A Penn State Harrisburg faculty member´s ongoing research is aimed at helping the U.S. Justice Department and law enforcement authorities thwart possible terrorist attacks against the United States.
The center point of Assistant Professor of Political Science and Public Policy Michael Kenney´s scholarly investigations is, simply put, to learn how terrorists learn. That research has taken him to Israel and California and will next find him in Spain and England studying how Islamic extremists share and create knowledge and experience.
Dr. Kenney has received a $150,000 grant from the National Institute of Justice, the research, development, and evaluation agency of the U.S. Justice Department, "to increase our understanding of how Islamic militants learn" through studies of extremist networks in Spain and the United Kingdom — two critical theaters in the war on terrorism.
"Several years into the war on terrorism, federal, state, and local law enforcement agencies continue to confront agile adversaries who learn from experience and adjust their organizational structures and activities accordingly. Indeed, the extremist groups that carried out the Madrid train bombings in 2004 and the London train and bus bombings in 2005 demonstrate that one not be a card-carrying member of al-Qaeda to execute attacks of devastating lethality," Dr. Kenney concludes.
Dr. Kenney´s investigation will include interviews with government counter-terrorism officials and others. The data collected will be supplemented by other sources, including government documents, media reports, and academic studies on terrorism learning.
"While international in scope," Dr. Kenney points out, "this research has direct implications for criminal justice policy and practice in the United States. By increasing our understanding of the organization learning process undertaken by Islamist networks in Europe, the research could prevent terrorist attacks against the United States."
Previously, Dr. Kenney visited Israel through a fellowship from the Foundation for the Defense of Democracy for an intensive course in terrorism studies, and in particular how democracies can defeat the worldwide terrorist threat. The foundation, a nonpartisan policy institute headquartered in Washington, D.C., supported his travel to Israel in May 2005.
He was also one of eight scholars from across the nation to be awarded 2004-05 multidisciplinary fellowships to investigate ways governments and agencies can be organized to respond more effectively to terrorism.
The Organizational Learning and Homeland Security Fellowship, based at Stanford University´s Center for International Security and Cooperation, was part of a $1.65 million contract from the Department of Homeland Security. As part of the fellowship, Dr. Kenney examined competitive learning in terms of strategic interaction between terrorists and counter-terrorists, and how each party tries to learn from vulnerabilities exposed in public emergencies.

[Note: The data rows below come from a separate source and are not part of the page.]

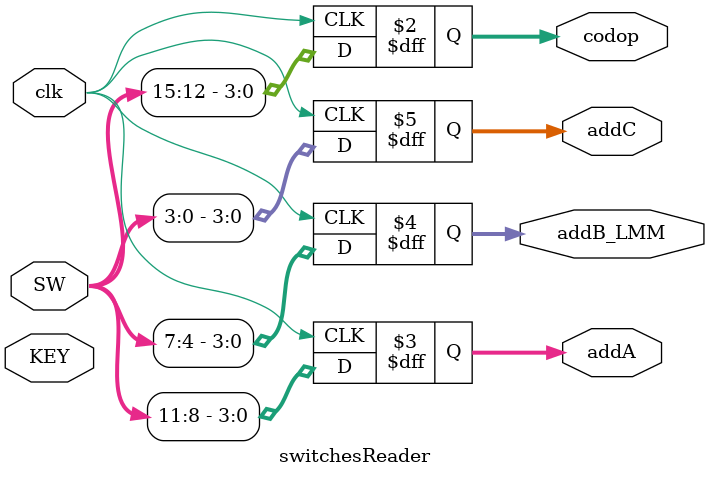
<source format=v>

module switchesReader(
	input clk,
	input [3:0] KEY,
	input [17:0] SW,
	output reg [3:0] codop,
	output reg [3:0] addA,
	output reg [3:0] addB_LMM,
	output reg [3:0] addC
);

	always @(posedge clk) begin
		codop[3] = SW[15];
		codop[2] = SW[14];
		codop[1] = SW[13];
		codop[0] = SW[12];
		
		addA[3] = SW[11];
		addA[2] = SW[10];
		addA[1] = SW[9];
		addA[0] = SW[8];
		
		addB_LMM[3] = SW[7];
		addB_LMM[2] = SW[6];
		addB_LMM[1] = SW[5];
		addB_LMM[0] = SW[4];
		
		addC[3] = SW[3];
		addC[2] = SW[2];
		addC[1] = SW[1];
		addC[0] = SW[0];
	end
endmodule

</source>
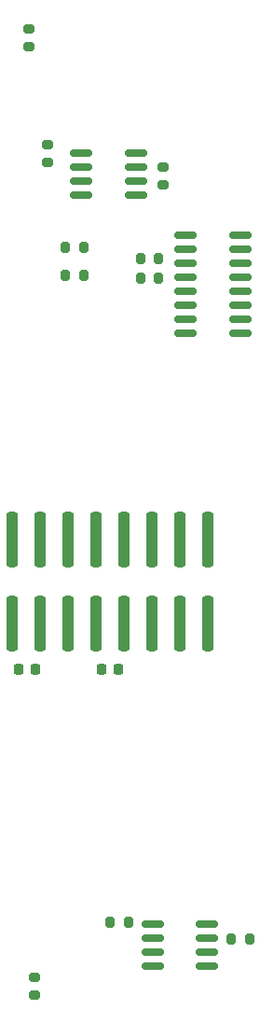
<source format=gbr>
%TF.GenerationSoftware,KiCad,Pcbnew,(7.0.0)*%
%TF.CreationDate,2023-03-26T07:08:48-07:00*%
%TF.ProjectId,electricdruid_vca,656c6563-7472-4696-9364-727569645f76,rev?*%
%TF.SameCoordinates,Original*%
%TF.FileFunction,Paste,Top*%
%TF.FilePolarity,Positive*%
%FSLAX46Y46*%
G04 Gerber Fmt 4.6, Leading zero omitted, Abs format (unit mm)*
G04 Created by KiCad (PCBNEW (7.0.0)) date 2023-03-26 07:08:48*
%MOMM*%
%LPD*%
G01*
G04 APERTURE LIST*
G04 Aperture macros list*
%AMRoundRect*
0 Rectangle with rounded corners*
0 $1 Rounding radius*
0 $2 $3 $4 $5 $6 $7 $8 $9 X,Y pos of 4 corners*
0 Add a 4 corners polygon primitive as box body*
4,1,4,$2,$3,$4,$5,$6,$7,$8,$9,$2,$3,0*
0 Add four circle primitives for the rounded corners*
1,1,$1+$1,$2,$3*
1,1,$1+$1,$4,$5*
1,1,$1+$1,$6,$7*
1,1,$1+$1,$8,$9*
0 Add four rect primitives between the rounded corners*
20,1,$1+$1,$2,$3,$4,$5,0*
20,1,$1+$1,$4,$5,$6,$7,0*
20,1,$1+$1,$6,$7,$8,$9,0*
20,1,$1+$1,$8,$9,$2,$3,0*%
G04 Aperture macros list end*
%ADD10RoundRect,0.200000X-0.275000X0.200000X-0.275000X-0.200000X0.275000X-0.200000X0.275000X0.200000X0*%
%ADD11RoundRect,0.200000X0.200000X0.275000X-0.200000X0.275000X-0.200000X-0.275000X0.200000X-0.275000X0*%
%ADD12RoundRect,0.200000X-0.200000X-0.275000X0.200000X-0.275000X0.200000X0.275000X-0.200000X0.275000X0*%
%ADD13RoundRect,0.150000X-0.850000X-0.150000X0.850000X-0.150000X0.850000X0.150000X-0.850000X0.150000X0*%
%ADD14RoundRect,0.225000X0.225000X0.250000X-0.225000X0.250000X-0.225000X-0.250000X0.225000X-0.250000X0*%
%ADD15RoundRect,0.255000X0.255000X-2.245000X0.255000X2.245000X-0.255000X2.245000X-0.255000X-2.245000X0*%
%ADD16RoundRect,0.150000X-0.825000X-0.150000X0.825000X-0.150000X0.825000X0.150000X-0.825000X0.150000X0*%
%ADD17RoundRect,0.200000X0.275000X-0.200000X0.275000X0.200000X-0.275000X0.200000X-0.275000X-0.200000X0*%
G04 APERTURE END LIST*
D10*
%TO.C,R12*%
X28500000Y-129425000D03*
X28500000Y-131075000D03*
%TD*%
D11*
%TO.C,R9*%
X33000000Y-63240000D03*
X31350000Y-63240000D03*
%TD*%
D12*
%TO.C,R2*%
X38175000Y-64250000D03*
X39825000Y-64250000D03*
%TD*%
D13*
%TO.C,U4*%
X42250000Y-62110000D03*
X42250000Y-63380000D03*
X42250000Y-64650000D03*
X42250000Y-65920000D03*
X42250000Y-67190000D03*
X42250000Y-68460000D03*
X42250000Y-69730000D03*
X42250000Y-71000000D03*
X47250000Y-71000000D03*
X47250000Y-69730000D03*
X47250000Y-68460000D03*
X47250000Y-67190000D03*
X47250000Y-65920000D03*
X47250000Y-64650000D03*
X47250000Y-63380000D03*
X47250000Y-62110000D03*
%TD*%
D14*
%TO.C,C3*%
X28635000Y-101550000D03*
X27085000Y-101550000D03*
%TD*%
D15*
%TO.C,J1*%
X26470000Y-97350000D03*
X26470000Y-89750000D03*
X29010000Y-97350000D03*
X29010000Y-89750000D03*
X31550000Y-97350000D03*
X31550000Y-89750000D03*
X34090000Y-97350000D03*
X34090000Y-89750000D03*
X36630000Y-97350000D03*
X36630000Y-89750000D03*
X39170000Y-97350000D03*
X39170000Y-89750000D03*
X41710000Y-97350000D03*
X41710000Y-89750000D03*
X44250000Y-97350000D03*
X44250000Y-89750000D03*
%TD*%
D14*
%TO.C,C2*%
X36135000Y-101550000D03*
X34585000Y-101550000D03*
%TD*%
D16*
%TO.C,U3*%
X39275000Y-124595000D03*
X39275000Y-125865000D03*
X39275000Y-127135000D03*
X39275000Y-128405000D03*
X44225000Y-128405000D03*
X44225000Y-127135000D03*
X44225000Y-125865000D03*
X44225000Y-124595000D03*
%TD*%
D17*
%TO.C,R11*%
X40250000Y-57575000D03*
X40250000Y-55925000D03*
%TD*%
D10*
%TO.C,R1*%
X29750000Y-53925000D03*
X29750000Y-55575000D03*
%TD*%
D16*
%TO.C,U1*%
X32775000Y-54670000D03*
X32775000Y-55940000D03*
X32775000Y-57210000D03*
X32775000Y-58480000D03*
X37725000Y-58480000D03*
X37725000Y-57210000D03*
X37725000Y-55940000D03*
X37725000Y-54670000D03*
%TD*%
D12*
%TO.C,R10*%
X31350000Y-65750000D03*
X33000000Y-65750000D03*
%TD*%
D17*
%TO.C,R5*%
X28000000Y-45075000D03*
X28000000Y-43425000D03*
%TD*%
D12*
%TO.C,R8*%
X46425000Y-126000000D03*
X48075000Y-126000000D03*
%TD*%
D11*
%TO.C,R6*%
X37075000Y-124500000D03*
X35425000Y-124500000D03*
%TD*%
D12*
%TO.C,R7*%
X38175000Y-66000000D03*
X39825000Y-66000000D03*
%TD*%
M02*

</source>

Dr. Kenney earned his Ph.D. in Political Science from the University of Florida in May 2002. During the 2002-03 academic year, he held a postdoctoral research fellowship from the Center for International Studies at the University of Southern California. Previous to that, he was a Hamburg Fellow at the Stanford center. He joined the faculty in the School of Public Affairs at Penn State Harrisburg in fall 2003.
His forthcoming book, From Pablo to Osama: Trafficking and Terrorist Networks, Government Bureaucracies and Competitive Adaptation, will be published by the Pennsylvania State University Press in the spring of 2007.